I think banks are going to lose customers if they can’t figure out ways to make online banking more secure. And it’s not just about educating users, although that’s part of it. It’s really listening hard to people who know about some of the scams — and vulnerabilities that lead to scams — out there, and then trying to pre-empt them. In the end it’s about making a technology that is as bulletproof as you can make it.

Closing The Door After The Phish Has Bolted

MasterCard, one of several banks discovered to have flaws on their websites that would have allowed a phisher to capture passwords, says it has fixed the problem.

American Banker Online reported (subscription required) last week that MasterCard International “has confirmed finding and fixing a flaw on its web site’s ‘Find A Card’ tool that could have facilitated a phishing scam”. The flaw had been discovered by British programmer Sam Greenhalgh and published on his web site on June 28. Greenhalgh lists in a sidebar those web sites that have been fixed or the flawed code removed. It’s not yet over: He says that PayPal and several sub-domains of Microsoft.com “remain susceptible”.

Besides the failure of some web sites to tackle the problem, a few other things worry me. 

  • Why did it take MasterCard three weeks to remove the flawed code? American Banker reports that the tool was removed on July 20. As Greenhalgh writes it’s probably a case of closing the door after the horse has bolted. (American Banker quotes MasterCard as saying that “It does not believe that any scams were attempted”.)
  • Why is no mention made of the flaw or the fix in MasterCard’s own ‘newsroom’? There are two releases trumpeting MasterCard’s own ‘fight on phishers’ but nothing of its own vulnerabilities.
  • How many more vulnerabilities are out there? Did Greenhalgh’s discovery trigger a serious audit of all code on such websites, or did they just plug the holes he had found?

Anyway, plaudits should be offered to Greenhalgh (so far I’ve not seen any from the banking fraternity, but I could be wrong) for his work and others encouraged to hunt for more leaks. Such folk are not troublemakers looking for nits to pick. They perform a very useful service. Phishing has shown that all this is no longer just theory, if it ever was. Every one of these vulnerabilities will be found and exploited if the good guys don’t get there first.

More On Korgo

More on the phishing worm I mentioned in a previous post.
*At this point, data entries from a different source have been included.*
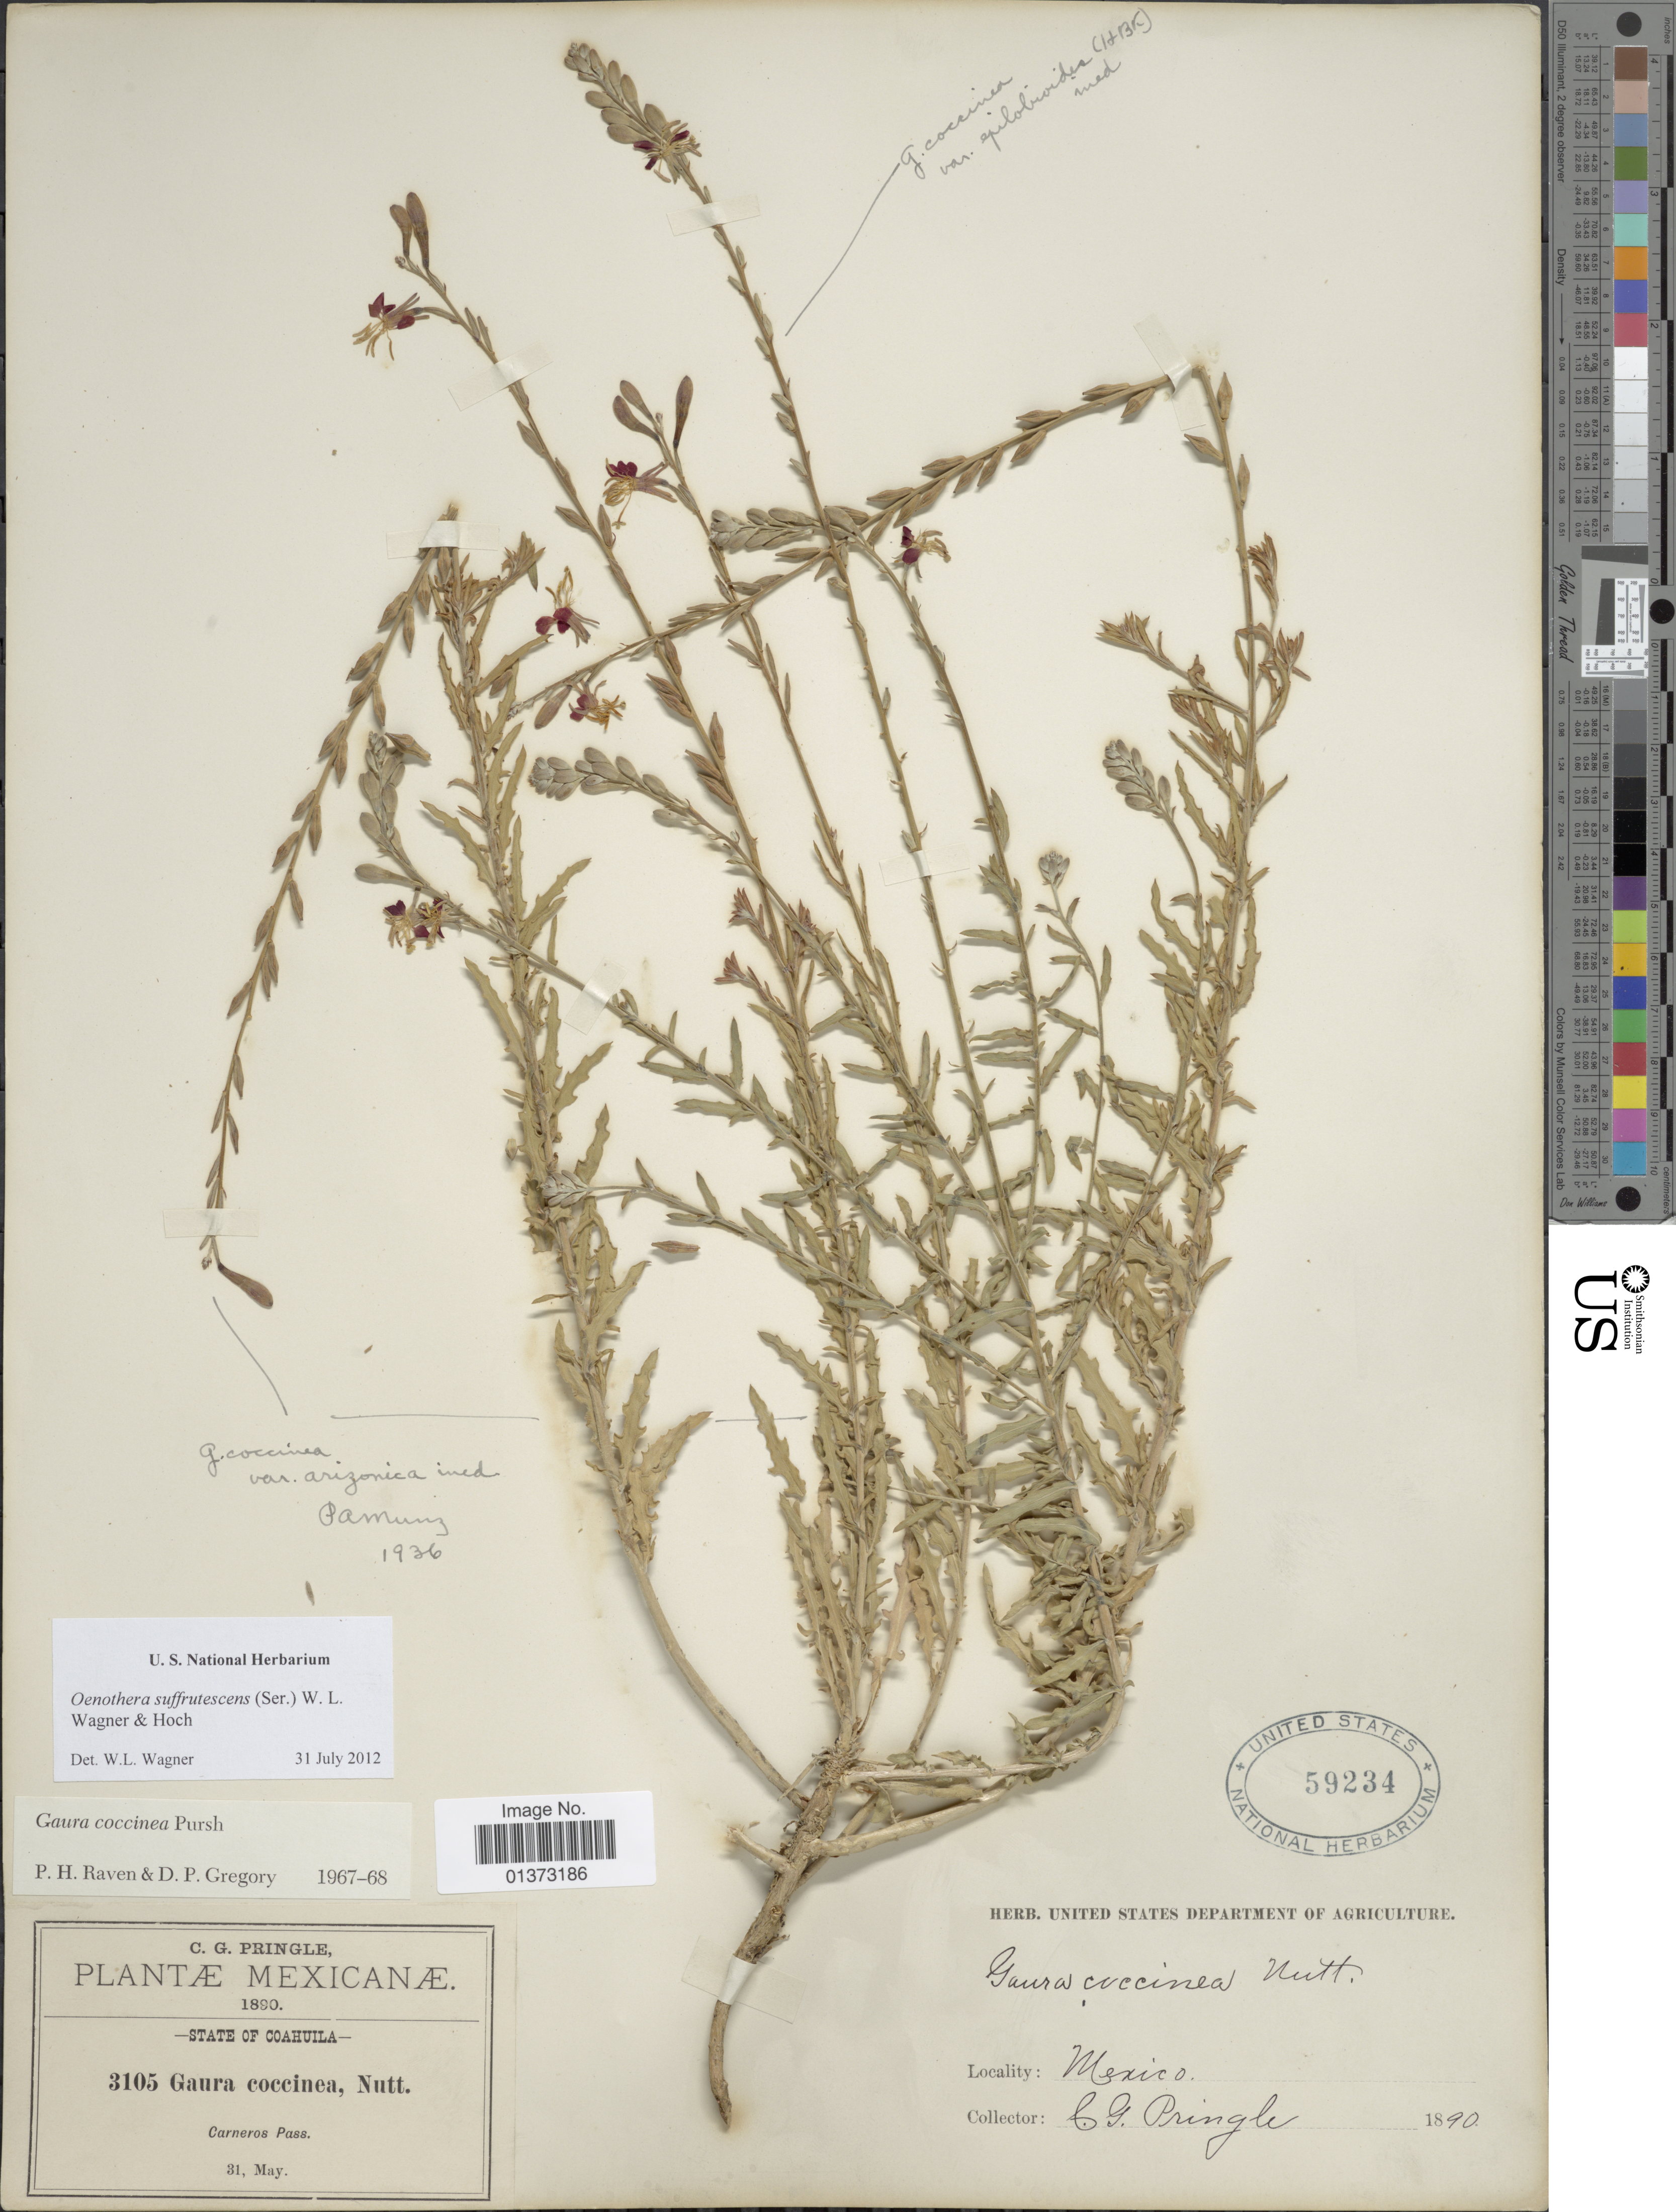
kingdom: Plantae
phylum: Tracheophyta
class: Magnoliopsida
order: Myrtales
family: Onagraceae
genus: Oenothera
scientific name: Oenothera suffrutescens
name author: (Ser.) W.L. Wagner & Hoch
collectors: C. G. Pringle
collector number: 3105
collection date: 1890-05-31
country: Mexico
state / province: Coahuila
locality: Carneros Pass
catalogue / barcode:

Mikko H. Hypponen of F-Secure has passed on a little more information. He says it’s “pretty big, but still far away from outbreaks like Sasser or Mydoom”. So far “at least 50,000 machines are infected worldwide, possibly more”. He says Korgo does “specifically target at least three online banking systems, but I don’t want to go into details”. But since it also “collects anything typed at the computer keyword, it basically targets any bank where users can access their account without a one-time password”. That would mean a lot of data to shovel back to scam HQ; I’m assuming it limits keylogging to when the user is browsing, but Mikko doesn’t say more on that.

He points out that while this is the first automatic — in other words, it doesn’t use email or other methods to get around — worm to do this bank website keylogging, it’s not the first virus. In fact, the same Russian hacker group he believes is responsible for this worm, the HangUP Team, were also believed to be behind Webber and Banker, two other bank-related viruses.

Mikko also reminds us of the history of bank-related viruses, including the Bugbear.B worm, which contained a long list of target banks, and collected cached passwords. Which I suppose raises the old question: Does a phisher have to involve some sort of social engineering to be a phisher? Given that the guys doing this kind of thing all seem to be members of the same gang, does it matter what name we give it?